Easy Configuration with Real-Time Validation
In order to make this metrics extraction as seamless as possible, we’ve created a fast way for you to validate your rules in real-time. There are three simple steps to pick out your metrics:
- Specify a Scope: This is the set of logs that contain the metrics you are interested in. Typically, this contains one or more pieces of metadata and some keywords to narrow down the stream of logs. For example, “_sourceCategory=prod/checkout ERROR”.
- Define a Parse Expression: Use Sumo Logic’s parsing language to extract out the important fields you’ll want to turn into metrics. You can even use regular expressions for more complex log lines.
- Select Metrics and Dimensions: After successfully parsing your logs, select which fields are metrics and which are dimensions. Metrics will be the actual value you are interested in tracking, while dimensions are the groups you would want to aggregate those values by. For example, if you want to track the number of errors by service and region, “errors” would be a metric while “service” and “region” would be dimensions.
In real-time, Sumo Logic will show you a preview of your parse expression to make sure you’ve correctly extracted the right fields. You can also extract multiple metrics and dimensions from a single rule.
KPIs as Metrics = 100x Performance over Logs
As much as we love the performance of our log analytics at Sumo Logic, we really love the performance of our metrics. Transforming thousands (or millions) of unstructured log messages into structured visualizations on the fly is always possible, but when the data can be stored as a metric in our native time-series database, the resulting query performance can be astounding. In the simple comparison below, it’s pretty easy to see which chart belongs to metrics:
Low Latency Monitoring and Highly Flexible Alerting
After extracting metrics out of your logs, you can also take advantage of Sumo Logic’s real-time alerting engine, which monitors your metrics in real-time and triggers notifications within seconds of a condition being met. In additional to the low latency, some other benefits include:
- Multiple Thresholds: Create different alerts based on the severity of the metric. For example, create a warning alert if CPU is above 60 for five minutes, but generate a critical alert if it’s ever above 90.

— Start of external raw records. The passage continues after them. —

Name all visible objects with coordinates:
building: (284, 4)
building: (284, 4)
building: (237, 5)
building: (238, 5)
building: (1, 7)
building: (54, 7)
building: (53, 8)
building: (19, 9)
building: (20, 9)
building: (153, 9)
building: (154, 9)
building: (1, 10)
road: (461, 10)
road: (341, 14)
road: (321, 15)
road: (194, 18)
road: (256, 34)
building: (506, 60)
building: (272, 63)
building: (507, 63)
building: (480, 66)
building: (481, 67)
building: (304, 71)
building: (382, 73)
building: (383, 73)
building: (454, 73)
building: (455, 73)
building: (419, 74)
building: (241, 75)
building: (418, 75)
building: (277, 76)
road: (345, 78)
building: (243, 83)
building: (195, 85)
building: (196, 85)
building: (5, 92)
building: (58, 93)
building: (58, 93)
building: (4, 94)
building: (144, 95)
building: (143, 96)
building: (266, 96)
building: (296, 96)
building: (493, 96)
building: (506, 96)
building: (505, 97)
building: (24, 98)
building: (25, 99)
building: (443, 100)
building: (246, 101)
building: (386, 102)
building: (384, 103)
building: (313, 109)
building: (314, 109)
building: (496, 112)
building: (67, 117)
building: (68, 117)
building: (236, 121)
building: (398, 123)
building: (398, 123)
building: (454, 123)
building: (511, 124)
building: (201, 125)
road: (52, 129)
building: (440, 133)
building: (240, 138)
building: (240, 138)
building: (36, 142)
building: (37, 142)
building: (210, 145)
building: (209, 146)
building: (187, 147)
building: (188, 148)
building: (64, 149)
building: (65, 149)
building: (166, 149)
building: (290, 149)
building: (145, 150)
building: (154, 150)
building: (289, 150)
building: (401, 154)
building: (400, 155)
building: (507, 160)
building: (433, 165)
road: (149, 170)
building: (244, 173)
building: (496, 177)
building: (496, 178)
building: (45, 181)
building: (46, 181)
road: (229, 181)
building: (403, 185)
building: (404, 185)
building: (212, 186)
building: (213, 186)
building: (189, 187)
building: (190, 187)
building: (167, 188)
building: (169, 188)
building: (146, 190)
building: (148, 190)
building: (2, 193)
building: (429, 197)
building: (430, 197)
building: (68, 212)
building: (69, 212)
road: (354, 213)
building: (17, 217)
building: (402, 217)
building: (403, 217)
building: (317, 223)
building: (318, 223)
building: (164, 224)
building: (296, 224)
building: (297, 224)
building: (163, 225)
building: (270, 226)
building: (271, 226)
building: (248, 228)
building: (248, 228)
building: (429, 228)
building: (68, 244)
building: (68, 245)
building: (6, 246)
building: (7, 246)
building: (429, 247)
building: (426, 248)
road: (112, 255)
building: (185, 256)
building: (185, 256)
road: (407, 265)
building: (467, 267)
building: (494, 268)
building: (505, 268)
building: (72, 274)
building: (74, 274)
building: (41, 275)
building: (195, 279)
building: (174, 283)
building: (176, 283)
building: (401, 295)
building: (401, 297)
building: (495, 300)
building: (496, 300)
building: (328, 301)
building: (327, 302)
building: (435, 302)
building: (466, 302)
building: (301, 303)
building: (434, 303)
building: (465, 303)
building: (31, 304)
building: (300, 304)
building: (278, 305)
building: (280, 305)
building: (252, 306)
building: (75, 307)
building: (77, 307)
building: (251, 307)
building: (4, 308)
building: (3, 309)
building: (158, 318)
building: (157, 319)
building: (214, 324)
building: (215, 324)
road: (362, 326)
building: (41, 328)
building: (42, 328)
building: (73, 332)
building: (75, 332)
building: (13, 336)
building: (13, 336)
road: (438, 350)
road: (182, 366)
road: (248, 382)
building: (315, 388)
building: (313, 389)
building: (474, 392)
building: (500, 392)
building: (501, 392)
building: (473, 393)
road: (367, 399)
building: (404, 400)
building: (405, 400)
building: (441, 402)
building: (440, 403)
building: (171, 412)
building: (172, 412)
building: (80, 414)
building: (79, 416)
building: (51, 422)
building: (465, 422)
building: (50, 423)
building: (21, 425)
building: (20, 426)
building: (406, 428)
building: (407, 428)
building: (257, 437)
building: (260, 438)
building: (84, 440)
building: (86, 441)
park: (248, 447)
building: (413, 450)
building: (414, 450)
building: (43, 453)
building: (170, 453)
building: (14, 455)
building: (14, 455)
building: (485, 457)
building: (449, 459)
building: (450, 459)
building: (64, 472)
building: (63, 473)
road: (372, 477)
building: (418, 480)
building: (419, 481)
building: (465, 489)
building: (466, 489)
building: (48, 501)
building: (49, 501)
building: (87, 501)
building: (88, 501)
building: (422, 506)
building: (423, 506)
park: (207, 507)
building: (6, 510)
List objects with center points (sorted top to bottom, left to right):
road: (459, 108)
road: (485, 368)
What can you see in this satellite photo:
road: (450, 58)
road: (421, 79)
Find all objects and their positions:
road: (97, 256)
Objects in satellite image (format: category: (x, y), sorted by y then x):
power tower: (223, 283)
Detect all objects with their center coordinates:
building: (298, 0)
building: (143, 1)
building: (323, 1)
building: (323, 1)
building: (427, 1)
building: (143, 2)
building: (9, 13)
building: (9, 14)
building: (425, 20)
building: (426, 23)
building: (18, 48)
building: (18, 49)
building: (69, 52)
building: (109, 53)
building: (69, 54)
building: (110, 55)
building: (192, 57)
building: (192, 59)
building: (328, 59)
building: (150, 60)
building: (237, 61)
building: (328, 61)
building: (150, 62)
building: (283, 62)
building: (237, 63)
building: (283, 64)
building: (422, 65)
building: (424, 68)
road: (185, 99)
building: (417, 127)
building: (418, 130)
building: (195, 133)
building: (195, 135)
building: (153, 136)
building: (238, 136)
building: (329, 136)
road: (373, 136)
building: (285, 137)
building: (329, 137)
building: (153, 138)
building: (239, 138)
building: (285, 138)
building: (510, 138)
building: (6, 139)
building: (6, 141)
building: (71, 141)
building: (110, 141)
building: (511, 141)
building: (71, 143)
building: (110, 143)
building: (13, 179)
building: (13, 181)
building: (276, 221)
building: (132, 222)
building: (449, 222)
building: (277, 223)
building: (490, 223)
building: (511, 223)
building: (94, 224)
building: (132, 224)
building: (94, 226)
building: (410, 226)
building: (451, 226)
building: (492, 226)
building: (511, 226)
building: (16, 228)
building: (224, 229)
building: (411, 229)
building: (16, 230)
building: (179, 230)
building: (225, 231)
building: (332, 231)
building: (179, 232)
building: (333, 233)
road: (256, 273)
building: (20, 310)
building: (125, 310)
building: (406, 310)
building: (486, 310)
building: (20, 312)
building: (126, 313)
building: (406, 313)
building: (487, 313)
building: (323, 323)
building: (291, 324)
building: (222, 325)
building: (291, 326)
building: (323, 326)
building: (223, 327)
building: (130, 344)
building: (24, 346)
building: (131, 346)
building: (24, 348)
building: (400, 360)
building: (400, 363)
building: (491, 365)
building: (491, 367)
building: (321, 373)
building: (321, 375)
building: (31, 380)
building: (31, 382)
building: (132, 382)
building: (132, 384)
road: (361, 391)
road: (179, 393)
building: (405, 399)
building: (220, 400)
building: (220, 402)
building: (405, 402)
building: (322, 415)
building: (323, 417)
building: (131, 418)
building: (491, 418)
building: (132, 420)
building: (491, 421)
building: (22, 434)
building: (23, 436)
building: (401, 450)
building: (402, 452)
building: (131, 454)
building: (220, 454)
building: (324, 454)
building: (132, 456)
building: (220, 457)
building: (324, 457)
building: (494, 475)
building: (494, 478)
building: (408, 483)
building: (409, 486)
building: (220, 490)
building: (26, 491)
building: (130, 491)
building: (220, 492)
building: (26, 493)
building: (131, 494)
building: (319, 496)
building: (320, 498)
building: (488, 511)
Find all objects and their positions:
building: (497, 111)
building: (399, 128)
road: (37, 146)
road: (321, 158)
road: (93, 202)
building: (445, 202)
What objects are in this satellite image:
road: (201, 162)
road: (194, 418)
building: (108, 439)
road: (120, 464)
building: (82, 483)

- Multiple Notification Destinations: Send your alerts to multiple destinations. For example, create a PagerDuty incident and send an email when the monitor is critical, but just send a Slack message if it’s hit the warning threshold.
- Missing Data: Get notified when data hasn’t been seen by Sumo Logic, which can be a symptom of misconfiguration or a deeper operational issue.
The Bigger Picture
Unstructured machine data is not always optimized for the kind of real-time analytics customers need to inform business decisions.
With this new release, users can now take advantage of Sumo Logic’s metrics capabilities without re-instrumenting their code by leveraging existing logs for more efficient analytics and insights.
In addition to the deep forensics and continuous intelligence provided by logs, customers can take advantage of metrics by easily extracting key performance indicators from unstructured logs, while still retaining those logs for root cause analysis.
These metrics can then be used with the Sumo Logic time series engine, providing 10 to 100 times the analytics performance improvements over unstructured log data searches, as well as support long-term trending of metrics. This allows them to move fast and continue to deliver a seamless experience for their end users.